TO-DO ITEM
Which lines below contain the word "ProjectId"? Copy each of them.

-.-.-

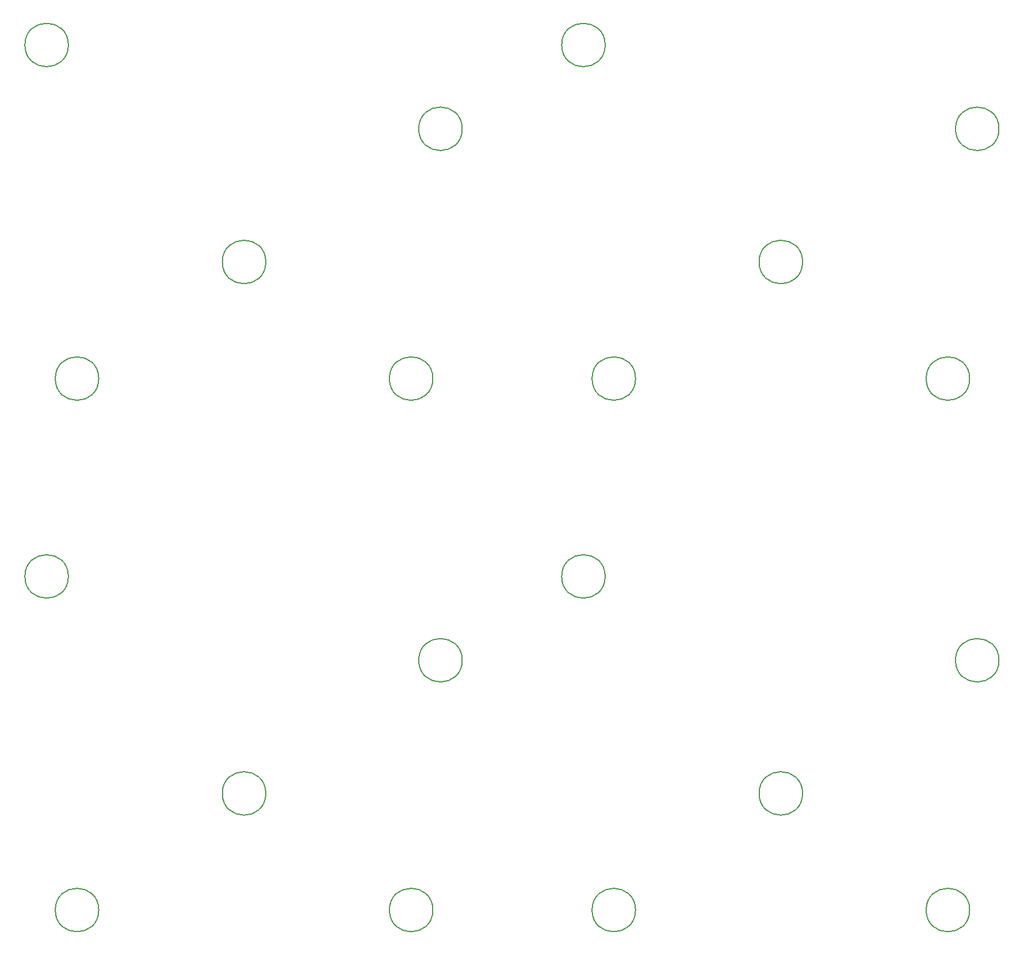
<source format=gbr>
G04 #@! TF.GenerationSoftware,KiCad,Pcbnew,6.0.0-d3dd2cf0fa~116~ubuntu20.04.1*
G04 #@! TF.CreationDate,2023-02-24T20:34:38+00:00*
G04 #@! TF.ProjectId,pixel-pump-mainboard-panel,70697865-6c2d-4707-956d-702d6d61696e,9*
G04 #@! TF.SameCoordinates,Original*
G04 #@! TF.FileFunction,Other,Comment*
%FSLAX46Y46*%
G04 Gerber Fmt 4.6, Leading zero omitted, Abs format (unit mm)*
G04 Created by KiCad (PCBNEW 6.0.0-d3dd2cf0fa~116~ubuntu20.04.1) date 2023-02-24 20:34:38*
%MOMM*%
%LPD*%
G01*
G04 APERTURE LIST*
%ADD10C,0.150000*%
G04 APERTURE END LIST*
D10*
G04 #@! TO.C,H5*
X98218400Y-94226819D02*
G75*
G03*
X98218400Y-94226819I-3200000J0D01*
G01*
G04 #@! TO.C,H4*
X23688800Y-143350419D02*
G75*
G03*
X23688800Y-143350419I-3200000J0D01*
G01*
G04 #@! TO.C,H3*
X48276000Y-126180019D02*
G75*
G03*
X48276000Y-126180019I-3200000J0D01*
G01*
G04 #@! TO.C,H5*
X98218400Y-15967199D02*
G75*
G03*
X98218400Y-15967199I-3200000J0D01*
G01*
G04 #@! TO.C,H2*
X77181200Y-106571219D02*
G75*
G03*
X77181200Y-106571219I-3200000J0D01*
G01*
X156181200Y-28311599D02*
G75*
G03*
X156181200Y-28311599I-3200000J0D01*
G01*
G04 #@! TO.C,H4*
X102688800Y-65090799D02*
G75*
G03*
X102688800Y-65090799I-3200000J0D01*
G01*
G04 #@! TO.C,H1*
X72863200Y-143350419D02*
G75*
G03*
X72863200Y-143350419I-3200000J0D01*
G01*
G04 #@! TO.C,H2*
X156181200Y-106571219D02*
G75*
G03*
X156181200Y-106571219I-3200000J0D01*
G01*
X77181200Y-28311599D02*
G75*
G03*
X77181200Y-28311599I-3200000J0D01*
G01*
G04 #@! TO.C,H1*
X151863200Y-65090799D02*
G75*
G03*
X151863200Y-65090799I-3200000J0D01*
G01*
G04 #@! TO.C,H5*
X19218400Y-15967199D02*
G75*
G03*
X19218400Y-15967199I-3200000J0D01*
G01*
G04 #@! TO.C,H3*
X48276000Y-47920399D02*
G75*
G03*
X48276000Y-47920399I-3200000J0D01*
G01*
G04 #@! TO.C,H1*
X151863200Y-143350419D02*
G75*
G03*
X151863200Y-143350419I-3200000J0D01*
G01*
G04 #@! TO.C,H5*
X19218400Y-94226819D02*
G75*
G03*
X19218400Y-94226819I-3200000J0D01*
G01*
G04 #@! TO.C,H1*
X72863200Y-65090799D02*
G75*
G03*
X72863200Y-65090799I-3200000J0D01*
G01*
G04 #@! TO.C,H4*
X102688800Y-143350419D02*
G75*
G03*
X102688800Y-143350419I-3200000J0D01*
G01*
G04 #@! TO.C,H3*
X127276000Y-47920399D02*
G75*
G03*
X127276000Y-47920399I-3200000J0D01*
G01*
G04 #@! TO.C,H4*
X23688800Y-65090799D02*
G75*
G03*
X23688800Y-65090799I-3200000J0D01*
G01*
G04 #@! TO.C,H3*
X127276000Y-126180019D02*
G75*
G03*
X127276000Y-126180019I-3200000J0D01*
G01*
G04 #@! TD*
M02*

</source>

-.-.-

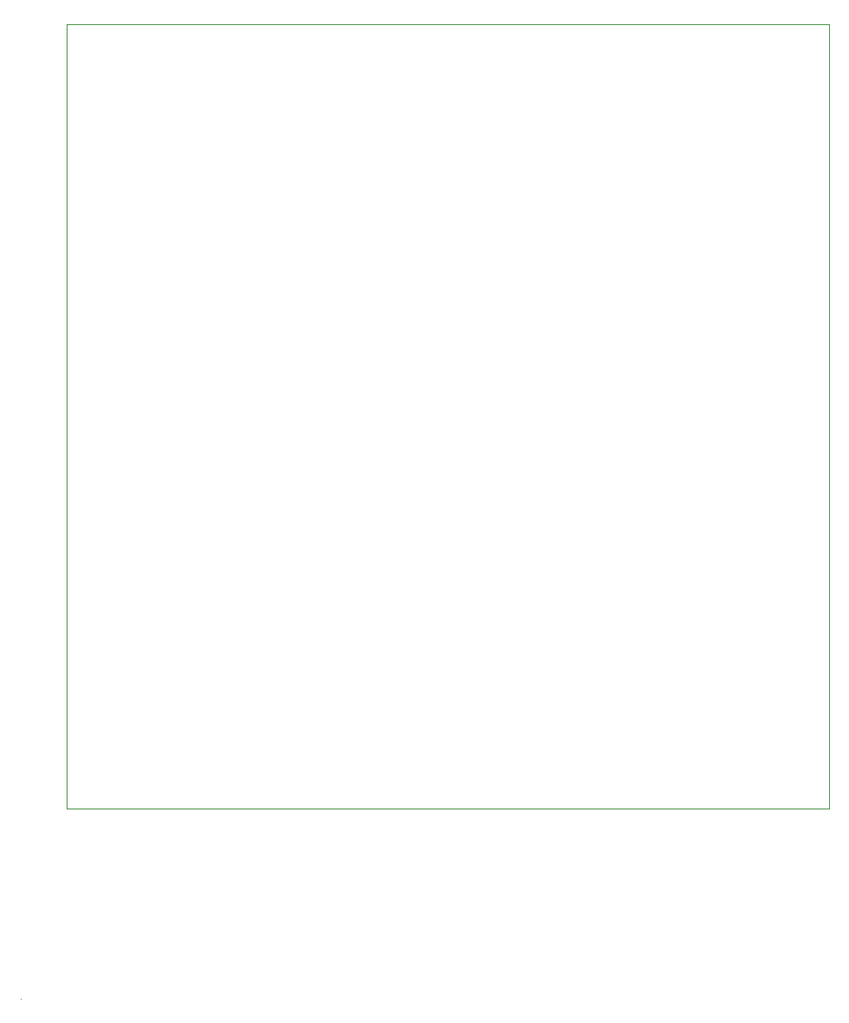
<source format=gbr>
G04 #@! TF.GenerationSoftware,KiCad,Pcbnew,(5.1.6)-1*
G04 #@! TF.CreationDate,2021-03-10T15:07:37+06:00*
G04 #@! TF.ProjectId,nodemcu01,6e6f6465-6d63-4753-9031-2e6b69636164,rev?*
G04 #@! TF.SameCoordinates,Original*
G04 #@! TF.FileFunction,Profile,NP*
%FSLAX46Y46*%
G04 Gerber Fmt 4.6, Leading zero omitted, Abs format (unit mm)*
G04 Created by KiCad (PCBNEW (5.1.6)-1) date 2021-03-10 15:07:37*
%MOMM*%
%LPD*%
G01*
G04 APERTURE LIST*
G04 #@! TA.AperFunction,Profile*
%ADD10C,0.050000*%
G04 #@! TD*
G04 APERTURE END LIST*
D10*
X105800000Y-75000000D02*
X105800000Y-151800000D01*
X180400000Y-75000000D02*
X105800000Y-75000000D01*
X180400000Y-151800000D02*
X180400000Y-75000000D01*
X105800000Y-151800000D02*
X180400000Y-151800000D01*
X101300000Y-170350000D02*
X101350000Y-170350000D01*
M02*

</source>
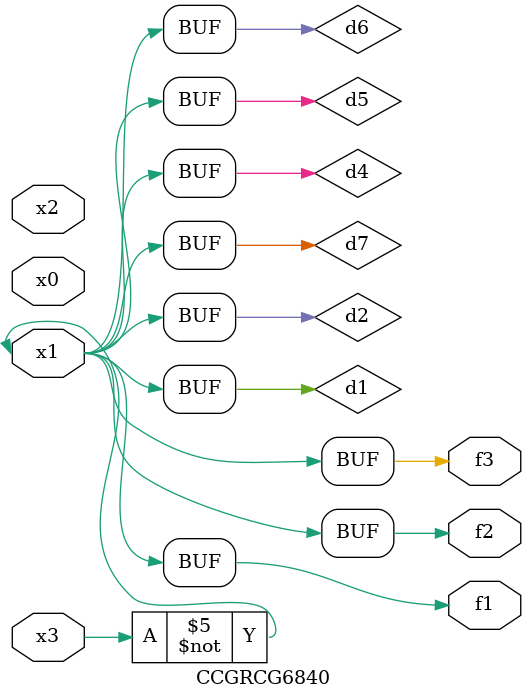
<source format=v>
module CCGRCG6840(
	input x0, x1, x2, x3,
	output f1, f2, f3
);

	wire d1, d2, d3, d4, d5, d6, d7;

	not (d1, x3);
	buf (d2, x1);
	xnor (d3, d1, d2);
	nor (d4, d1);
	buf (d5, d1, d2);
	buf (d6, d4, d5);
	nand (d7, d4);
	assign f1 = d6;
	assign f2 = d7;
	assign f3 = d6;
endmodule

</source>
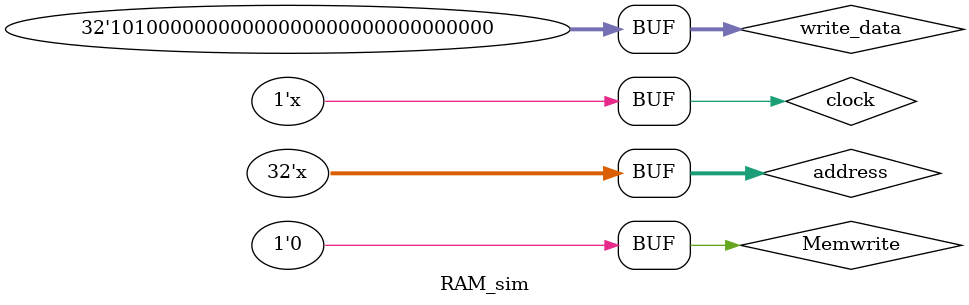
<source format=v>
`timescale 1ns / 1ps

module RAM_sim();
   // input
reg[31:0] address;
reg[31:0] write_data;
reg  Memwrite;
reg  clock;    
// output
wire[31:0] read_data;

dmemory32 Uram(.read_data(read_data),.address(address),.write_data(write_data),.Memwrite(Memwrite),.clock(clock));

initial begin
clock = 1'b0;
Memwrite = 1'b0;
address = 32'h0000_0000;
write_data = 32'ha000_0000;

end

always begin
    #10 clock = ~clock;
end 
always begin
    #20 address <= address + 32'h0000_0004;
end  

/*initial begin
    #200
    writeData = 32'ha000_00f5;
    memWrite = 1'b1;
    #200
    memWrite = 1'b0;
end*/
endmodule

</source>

-.-.-

TASK RESULT
G04 #@! TF.ProjectId,pixel-pump-mainboard-panel,70697865-6c2d-4707-956d-702d6d61696e,9*
G04 #@! TF.ProjectId,nodemcu01,6e6f6465-6d63-4753-9031-2e6b69636164,rev?*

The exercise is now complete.